In this life, we are forced to make decisions on an almost constant basis. Sometimes we operate on auto pilot and in others we ponder the choices before us, exploring every angle of their consequences.
I think the true character of a person can be found in neither. But rather in the instantaneous actions or reactions to a choice made quickly. In the fragile moment before action, the place one’s mind goes reveals a lot about their true intentions, even if they don’t realize it.
In the age of cell phones and Apple watches, an un-returned message can be taken much more harshly than someone not returning the message you left on their answering machine in the 90’s. People are expected to respond, if not immediately.
And why? Because when you think about my a fore mentioned point about those fragile moments before one makes a decision…No response = Non-priority, or at least that is how it is perceived.
I disagree however, I think that is a little dramatic.
I never expect an immediate response from anyone. Do you know how many times I simply turn my ringer off on a Saturday, spend the whole day in the yard, never looking at my phone once?!
I think it is important to detach sometimes and I know that I personally need that or I would lose my mind!
Now if you have had no response from several texts, than chances are you are being conveniently disregarded.
And let me tell you from experience, it’s most likely your own fault. I like to think I have always been the loyal friend everyone can count on. Even those who have wronged me end up forgiven and I fall back in line again for their torture.
Then one day I realized that maybe it was time to start setting higher expectations.
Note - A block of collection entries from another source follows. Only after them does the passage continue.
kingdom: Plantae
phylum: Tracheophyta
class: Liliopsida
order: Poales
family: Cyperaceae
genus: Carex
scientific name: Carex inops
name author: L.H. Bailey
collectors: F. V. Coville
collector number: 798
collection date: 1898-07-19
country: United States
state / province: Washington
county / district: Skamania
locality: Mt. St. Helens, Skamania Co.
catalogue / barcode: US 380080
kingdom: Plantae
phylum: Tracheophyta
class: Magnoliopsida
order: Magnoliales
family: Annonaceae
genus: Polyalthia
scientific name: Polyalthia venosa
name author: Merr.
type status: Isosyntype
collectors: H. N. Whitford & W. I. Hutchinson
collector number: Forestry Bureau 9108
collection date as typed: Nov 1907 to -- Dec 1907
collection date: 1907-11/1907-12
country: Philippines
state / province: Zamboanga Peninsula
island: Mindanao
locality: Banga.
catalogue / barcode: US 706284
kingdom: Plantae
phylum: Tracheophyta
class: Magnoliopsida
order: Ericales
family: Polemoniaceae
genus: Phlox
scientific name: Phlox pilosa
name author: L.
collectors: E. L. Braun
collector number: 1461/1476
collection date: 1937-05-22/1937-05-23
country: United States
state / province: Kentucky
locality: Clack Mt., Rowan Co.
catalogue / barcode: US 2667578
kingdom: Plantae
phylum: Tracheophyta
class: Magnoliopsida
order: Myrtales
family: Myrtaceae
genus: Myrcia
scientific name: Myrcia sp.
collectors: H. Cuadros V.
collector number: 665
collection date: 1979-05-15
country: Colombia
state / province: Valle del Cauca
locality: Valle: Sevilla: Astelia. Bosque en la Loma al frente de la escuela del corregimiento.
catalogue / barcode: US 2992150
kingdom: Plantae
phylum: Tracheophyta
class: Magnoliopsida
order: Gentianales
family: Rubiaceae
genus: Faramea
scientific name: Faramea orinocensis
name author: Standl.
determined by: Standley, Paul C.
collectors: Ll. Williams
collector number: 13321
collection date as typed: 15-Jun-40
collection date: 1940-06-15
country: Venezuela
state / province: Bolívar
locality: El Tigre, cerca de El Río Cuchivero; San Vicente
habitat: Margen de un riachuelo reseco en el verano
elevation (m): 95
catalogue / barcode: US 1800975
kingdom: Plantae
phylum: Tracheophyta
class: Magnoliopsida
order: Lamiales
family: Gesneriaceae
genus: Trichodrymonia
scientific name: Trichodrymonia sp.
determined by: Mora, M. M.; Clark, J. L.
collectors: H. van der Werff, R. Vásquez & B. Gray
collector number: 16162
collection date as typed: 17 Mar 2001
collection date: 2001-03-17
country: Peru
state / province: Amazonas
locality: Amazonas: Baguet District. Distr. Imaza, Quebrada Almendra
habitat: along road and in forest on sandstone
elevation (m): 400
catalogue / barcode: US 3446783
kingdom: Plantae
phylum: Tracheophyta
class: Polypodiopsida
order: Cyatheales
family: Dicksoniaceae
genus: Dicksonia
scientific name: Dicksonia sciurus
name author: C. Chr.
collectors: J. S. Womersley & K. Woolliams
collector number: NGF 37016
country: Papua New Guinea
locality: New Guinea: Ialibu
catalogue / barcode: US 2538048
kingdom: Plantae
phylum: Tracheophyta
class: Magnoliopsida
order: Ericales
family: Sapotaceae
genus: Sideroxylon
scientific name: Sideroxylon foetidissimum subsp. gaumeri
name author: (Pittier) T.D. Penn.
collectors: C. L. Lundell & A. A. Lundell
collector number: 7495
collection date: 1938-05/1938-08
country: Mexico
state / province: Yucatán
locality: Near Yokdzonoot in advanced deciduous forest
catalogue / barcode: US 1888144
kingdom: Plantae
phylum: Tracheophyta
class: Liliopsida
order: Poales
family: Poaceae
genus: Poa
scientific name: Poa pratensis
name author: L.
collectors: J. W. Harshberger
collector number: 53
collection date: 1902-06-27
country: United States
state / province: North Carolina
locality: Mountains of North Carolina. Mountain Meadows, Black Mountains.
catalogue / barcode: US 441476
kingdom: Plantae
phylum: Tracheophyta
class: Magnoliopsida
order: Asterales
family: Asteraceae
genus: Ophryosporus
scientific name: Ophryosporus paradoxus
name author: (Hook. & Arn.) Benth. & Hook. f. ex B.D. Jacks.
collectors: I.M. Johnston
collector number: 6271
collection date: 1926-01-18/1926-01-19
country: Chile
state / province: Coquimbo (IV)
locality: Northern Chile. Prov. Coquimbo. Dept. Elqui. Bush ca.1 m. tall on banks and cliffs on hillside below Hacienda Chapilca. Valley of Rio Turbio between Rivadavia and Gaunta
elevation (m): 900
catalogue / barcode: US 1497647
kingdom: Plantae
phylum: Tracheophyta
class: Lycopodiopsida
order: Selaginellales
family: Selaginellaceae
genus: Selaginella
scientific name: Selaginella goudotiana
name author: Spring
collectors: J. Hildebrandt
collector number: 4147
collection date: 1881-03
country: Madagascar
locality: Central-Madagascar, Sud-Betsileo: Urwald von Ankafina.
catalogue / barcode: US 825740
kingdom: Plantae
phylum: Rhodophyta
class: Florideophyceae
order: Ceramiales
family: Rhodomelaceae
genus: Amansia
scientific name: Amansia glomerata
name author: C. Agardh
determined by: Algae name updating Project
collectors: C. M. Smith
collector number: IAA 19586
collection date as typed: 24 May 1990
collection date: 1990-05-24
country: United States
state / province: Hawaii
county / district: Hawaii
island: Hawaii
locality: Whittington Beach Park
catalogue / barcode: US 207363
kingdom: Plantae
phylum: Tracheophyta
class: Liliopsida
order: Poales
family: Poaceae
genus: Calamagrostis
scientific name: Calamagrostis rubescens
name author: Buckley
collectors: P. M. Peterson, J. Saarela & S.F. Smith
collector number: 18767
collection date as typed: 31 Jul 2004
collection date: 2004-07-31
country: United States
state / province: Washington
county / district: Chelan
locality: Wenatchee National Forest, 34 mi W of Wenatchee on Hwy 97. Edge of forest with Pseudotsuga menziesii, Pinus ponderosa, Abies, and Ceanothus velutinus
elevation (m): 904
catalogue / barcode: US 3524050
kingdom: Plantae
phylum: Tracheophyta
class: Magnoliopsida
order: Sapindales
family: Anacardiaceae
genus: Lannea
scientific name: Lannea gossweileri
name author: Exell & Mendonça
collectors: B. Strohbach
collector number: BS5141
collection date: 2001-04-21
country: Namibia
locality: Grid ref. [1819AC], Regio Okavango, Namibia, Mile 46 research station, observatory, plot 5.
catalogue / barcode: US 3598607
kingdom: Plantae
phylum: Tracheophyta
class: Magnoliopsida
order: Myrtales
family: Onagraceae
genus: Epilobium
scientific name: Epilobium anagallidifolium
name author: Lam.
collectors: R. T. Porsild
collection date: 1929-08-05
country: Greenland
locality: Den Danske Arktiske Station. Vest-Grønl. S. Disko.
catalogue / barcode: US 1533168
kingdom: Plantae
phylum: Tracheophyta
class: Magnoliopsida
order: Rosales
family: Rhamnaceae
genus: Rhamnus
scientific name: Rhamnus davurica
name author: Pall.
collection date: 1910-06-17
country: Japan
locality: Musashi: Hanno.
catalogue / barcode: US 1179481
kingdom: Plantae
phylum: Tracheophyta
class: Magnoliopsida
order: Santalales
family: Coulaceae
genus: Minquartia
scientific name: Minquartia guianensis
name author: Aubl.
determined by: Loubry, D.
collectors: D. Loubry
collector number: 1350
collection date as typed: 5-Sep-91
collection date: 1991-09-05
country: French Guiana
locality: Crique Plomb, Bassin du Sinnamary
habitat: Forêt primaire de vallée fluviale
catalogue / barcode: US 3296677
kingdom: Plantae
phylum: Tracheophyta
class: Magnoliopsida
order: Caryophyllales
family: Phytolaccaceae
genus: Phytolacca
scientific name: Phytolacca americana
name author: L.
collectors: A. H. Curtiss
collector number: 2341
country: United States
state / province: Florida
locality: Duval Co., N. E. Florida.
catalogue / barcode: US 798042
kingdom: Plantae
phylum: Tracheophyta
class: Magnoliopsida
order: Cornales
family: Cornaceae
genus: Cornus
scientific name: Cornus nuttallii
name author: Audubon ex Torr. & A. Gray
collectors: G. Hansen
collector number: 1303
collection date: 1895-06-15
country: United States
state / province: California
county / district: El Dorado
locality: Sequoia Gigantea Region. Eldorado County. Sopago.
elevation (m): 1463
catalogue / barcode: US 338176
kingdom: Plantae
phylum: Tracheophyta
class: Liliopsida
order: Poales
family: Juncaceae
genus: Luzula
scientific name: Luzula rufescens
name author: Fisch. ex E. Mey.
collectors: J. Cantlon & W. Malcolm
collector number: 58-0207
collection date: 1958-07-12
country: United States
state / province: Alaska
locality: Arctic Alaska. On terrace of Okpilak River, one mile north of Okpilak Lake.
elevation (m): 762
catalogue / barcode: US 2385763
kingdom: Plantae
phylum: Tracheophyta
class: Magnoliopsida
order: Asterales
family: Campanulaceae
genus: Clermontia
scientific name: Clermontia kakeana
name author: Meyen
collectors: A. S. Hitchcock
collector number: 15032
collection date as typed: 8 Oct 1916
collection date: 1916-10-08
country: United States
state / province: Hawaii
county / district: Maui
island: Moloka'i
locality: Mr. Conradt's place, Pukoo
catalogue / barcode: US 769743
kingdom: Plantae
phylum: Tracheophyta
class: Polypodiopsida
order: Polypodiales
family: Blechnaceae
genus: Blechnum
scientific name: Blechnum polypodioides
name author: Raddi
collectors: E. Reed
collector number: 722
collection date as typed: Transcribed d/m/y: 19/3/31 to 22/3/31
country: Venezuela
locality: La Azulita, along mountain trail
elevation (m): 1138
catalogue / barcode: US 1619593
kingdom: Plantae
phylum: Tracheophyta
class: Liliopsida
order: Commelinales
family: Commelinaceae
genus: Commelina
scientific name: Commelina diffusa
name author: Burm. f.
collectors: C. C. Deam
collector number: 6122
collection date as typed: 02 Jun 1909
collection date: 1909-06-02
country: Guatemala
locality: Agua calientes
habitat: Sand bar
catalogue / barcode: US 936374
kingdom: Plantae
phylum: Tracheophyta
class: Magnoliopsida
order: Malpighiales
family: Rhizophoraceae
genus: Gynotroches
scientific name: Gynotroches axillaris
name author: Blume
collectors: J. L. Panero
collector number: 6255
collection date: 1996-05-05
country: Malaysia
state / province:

Not just for my friends and family, but for myself. I always said I wanted someone who would fight for me, but maybe the reason no one ever does is because I never give them a reason to think I’d ever go away.
If I want to be treated like someone with value, than I had better start learning to value myself.
Ever since my mother left the first time, I have had this overwhelming feeling that I was unlovable, that there was no point in revealing my true self to anyone, because in the end they all just go away, so what was the point?…Dark I know.
It became the main story I told myself for years and years. There was always going to be something wrong with me, some deal breaker that would make anyone I tried to love end up leaving me in the end.
As time moved on, various relationships and friendships continued to validate this idea that in the end I was destined to walk among the strange. Fitting into the world, my armor, as I struggled to make it through the dim normalcy of the every day.
I think it’s time I put down the armor…or at least try a little harder to shed a few layers 🙂
I need to be done apologizing for being myself, for needing my space, or for taking the time I need to heal over whatever, whenever. It has been my experience that keeping up this charade, the appearance of togetherness is debilitating.
Sure my crazy antics may scare people away and my sense of humor my be a bit rooted in the gutter, but let’s be honest, I’m a rare breed and rare breeds seldom travel in herds.
Call it an acquired taste, I’m not for everyone!
So I guess what I am saying is, the next time you are conveniently disregarded, don’t think about it as a disappointment, but rather the universe giving you direction. If you think about it, it could be a real time saver to pay attention to signs like these.
If I were to spend more time noticing what was right in front of me (or not in front of me), I’d waste a lot less time focusing where I shouldn’t be.
I have been paying attention to the moments I have just before deciding to do something and it has been quite revealing.
And well, I won’t bore you with the details, but let’s just say at the root of it all…I want what I want and I want it yesterday.
It’s a little hard to admit, but it’s the truth and it has been eye opening.
I will literally find myself making a decision that I know will bring me pain later, simply because I want the instantly gratifying feeling of disillusionment, even if just for a moment.
Perhaps it is the flaw in my code. The deep rooted comfort I seem to find in pain.